Raubkopierer : MByte und PCIe ! GBit-LAN, da ist man mit PCIe auf jeden Fall besser dran, P2P-Verbindung zum Chipset. Wenn die Onboard nur eine aufgelötete PCI-Verbindung ist, dann ist die nunmal schlecht. 

Scheinbar, LL0rd, musst Du Dir nen Absaugkanal/Lufttunnel für die GraKa bauen  Oder teste doch mal, ob der zweite PCIe16-Steckplatz bei ausgeschaltetem SLI auch als PCIe1 missbraucht werden kann. Weitere Idee wäre es, die heisse Luft nicht nach hinten, sondern Richtung Seitenwand zu transportieren. Loch reinschneiden auf Höhe der Graka und 8cm oder 12cm Lüfter setzen, der die Luft rausschaufelt. Bei langsamer Drehgeschwindigkeit bleibt der unhörbar.

mfg chmee

**EDIT** *Stop ma ?!* port.29 hat den Thread angefangen und nun rede ich mit LL0rd weiter.. Versteh ich nicht..


----------



## SpiderZLS (28. Februar 2008)

Hi, also ich Tippe auch mal auf ein GraKa. Problem bei dir....schau aber auf jedenfall nochmal  nach ob wenn das Spiel anfängt zu ruckeln ob du Festplatten aktivität hast.

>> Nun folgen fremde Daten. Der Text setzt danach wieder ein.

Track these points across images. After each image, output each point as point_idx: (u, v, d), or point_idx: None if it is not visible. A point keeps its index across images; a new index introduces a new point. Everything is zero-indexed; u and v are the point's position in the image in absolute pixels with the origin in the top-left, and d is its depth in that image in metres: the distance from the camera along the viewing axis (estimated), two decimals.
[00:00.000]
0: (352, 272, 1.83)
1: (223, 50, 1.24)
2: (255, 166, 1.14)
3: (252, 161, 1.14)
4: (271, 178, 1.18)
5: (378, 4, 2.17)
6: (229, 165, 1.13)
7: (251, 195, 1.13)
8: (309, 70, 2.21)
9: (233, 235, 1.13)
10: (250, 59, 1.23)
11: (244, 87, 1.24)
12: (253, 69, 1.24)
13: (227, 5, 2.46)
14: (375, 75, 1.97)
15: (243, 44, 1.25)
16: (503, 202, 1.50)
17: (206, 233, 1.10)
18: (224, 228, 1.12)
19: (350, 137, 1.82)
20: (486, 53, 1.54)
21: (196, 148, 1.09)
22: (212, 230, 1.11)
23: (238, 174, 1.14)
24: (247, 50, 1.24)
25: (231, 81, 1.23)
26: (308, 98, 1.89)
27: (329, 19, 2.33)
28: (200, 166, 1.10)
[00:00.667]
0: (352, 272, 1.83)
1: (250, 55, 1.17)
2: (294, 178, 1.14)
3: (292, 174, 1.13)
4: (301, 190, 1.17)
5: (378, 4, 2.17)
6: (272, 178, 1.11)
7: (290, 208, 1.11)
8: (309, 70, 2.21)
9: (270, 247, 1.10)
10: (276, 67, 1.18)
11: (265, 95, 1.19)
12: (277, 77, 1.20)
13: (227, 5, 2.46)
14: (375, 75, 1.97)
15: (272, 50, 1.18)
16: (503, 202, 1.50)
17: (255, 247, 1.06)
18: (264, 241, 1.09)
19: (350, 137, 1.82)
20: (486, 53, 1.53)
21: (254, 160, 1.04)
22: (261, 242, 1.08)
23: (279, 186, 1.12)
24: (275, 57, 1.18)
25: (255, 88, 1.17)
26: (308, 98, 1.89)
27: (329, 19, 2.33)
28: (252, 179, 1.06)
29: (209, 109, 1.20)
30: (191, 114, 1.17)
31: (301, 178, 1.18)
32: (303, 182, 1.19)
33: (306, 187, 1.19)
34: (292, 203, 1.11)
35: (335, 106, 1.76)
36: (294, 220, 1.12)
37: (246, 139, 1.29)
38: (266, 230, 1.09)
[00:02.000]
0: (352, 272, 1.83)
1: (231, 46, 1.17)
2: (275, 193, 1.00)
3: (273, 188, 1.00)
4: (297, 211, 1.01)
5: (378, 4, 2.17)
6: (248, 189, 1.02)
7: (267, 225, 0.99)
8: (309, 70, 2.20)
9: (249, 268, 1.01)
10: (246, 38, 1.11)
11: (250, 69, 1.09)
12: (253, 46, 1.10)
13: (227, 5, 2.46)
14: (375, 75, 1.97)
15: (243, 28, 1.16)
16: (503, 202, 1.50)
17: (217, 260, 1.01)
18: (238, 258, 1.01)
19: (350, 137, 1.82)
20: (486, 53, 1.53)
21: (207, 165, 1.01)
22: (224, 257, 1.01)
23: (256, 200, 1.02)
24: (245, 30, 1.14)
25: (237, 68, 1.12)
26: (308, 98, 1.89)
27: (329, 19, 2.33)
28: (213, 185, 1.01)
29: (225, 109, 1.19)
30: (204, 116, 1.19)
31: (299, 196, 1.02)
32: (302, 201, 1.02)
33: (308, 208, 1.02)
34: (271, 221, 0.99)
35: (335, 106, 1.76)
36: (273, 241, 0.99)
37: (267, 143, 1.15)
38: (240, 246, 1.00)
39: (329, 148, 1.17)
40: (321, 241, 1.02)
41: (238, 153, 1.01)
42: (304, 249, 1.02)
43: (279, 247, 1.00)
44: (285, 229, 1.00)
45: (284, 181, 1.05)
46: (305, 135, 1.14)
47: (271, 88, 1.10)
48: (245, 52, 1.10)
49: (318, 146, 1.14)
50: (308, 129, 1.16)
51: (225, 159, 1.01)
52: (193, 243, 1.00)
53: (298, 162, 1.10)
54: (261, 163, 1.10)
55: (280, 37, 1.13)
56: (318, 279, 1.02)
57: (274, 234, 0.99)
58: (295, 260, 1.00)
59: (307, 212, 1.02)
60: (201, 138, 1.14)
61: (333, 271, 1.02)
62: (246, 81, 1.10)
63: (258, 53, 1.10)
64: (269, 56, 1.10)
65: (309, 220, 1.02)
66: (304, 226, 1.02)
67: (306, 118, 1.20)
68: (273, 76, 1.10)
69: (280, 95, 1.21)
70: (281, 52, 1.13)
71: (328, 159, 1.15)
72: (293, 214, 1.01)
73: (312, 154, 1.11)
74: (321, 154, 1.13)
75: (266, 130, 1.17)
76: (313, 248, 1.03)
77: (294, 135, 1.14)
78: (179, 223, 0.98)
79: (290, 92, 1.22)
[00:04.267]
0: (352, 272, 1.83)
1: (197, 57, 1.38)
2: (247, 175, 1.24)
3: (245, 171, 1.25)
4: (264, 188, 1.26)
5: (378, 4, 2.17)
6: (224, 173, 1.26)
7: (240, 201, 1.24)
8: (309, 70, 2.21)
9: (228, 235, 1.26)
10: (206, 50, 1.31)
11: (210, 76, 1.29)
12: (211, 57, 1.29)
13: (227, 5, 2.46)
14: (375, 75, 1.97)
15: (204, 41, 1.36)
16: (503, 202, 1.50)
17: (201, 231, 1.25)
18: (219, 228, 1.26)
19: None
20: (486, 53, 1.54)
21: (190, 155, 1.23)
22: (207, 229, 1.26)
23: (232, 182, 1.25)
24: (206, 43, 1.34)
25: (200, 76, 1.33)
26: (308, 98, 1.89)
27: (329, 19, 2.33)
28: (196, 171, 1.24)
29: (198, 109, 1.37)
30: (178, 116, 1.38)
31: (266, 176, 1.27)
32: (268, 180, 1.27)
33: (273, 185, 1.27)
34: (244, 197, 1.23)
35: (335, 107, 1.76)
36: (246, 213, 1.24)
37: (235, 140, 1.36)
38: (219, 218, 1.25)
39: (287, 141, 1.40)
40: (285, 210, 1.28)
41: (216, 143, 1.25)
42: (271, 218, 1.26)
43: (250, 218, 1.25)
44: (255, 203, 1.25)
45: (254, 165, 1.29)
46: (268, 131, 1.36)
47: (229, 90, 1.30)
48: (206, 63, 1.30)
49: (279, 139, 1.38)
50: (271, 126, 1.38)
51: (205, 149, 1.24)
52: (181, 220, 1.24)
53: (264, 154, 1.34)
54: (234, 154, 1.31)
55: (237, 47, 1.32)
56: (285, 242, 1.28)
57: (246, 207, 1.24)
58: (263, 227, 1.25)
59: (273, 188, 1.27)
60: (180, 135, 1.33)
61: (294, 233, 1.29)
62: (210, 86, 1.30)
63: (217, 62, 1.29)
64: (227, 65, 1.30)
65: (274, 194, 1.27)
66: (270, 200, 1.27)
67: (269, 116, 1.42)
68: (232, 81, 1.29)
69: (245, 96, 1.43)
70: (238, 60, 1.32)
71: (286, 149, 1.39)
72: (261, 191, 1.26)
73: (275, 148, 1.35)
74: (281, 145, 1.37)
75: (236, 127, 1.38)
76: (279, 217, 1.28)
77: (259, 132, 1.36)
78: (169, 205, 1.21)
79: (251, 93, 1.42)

Hast du mal Memtest86+ 2.01 laufen lassen um auch Speicherfehler auszuschließen ?

Hast du das Ereignisslog von Windows angesehen um ev. Plattenfehler auszuschließen ?

Ist der Speicher oder der Prozessor Übertaktet ?

Hast du im Bios ev. das dynamische Overclocking eingeschaltet ?
(hier erstmal das ganze mit failsave settings probieren)

Ich hatte hier schon viele Rechner vor mir stehen die ein ähnliches Bild aufgewiesen haben.

Du solltest dir auch einmal die GrKa. genau anschauen ob ev. einer der Kondesatoren gewölbt ist bzw. schon etwas Aufgeplatz ist.

Auch ist das Netzteil im Auge zu behalten, falls du mehrere Platten eingebaut hast und noch einiges an USB-Geräten dann solltest du erstmal soviel wie möglich vom PC trennen und nur das Nötigste eingeschaltet bzw. angeschlossen haben.

Hoffe ich konnte dir etwas weiter helfen.


----------



## Laudian (28. Februar 2008)

ok, bei Gbit-Lan ist das was anderes.hab ich aber bisweilen nie gebraucht, bei mir reicht die bisherige WLan-Geschwindigkeit ...  

zum PCIe16 ... bei mir laeuft ebenfalls auf nem GA-Board die Graka auf dem 2. Port, es gibt keine Probleme damit, duerfte also ohne Einschraenkungen moeglich sein.
Nach dem Bild denke ich nur, dass dann die gleichen Probleme wieder auftreten werden, da dann der Platz der jetzt zur Lan-Karte da ist eben zum Bodenblech da ist ... am Ende duerfte es aufs selbe raus laufen.


----------



## LL0rd (29. Februar 2008)

Bisher hatte ich noch keine Gelegenheit gehabt, die Netzwerkkarte auszubauen, die Kiste ist ein Produktivrechner. 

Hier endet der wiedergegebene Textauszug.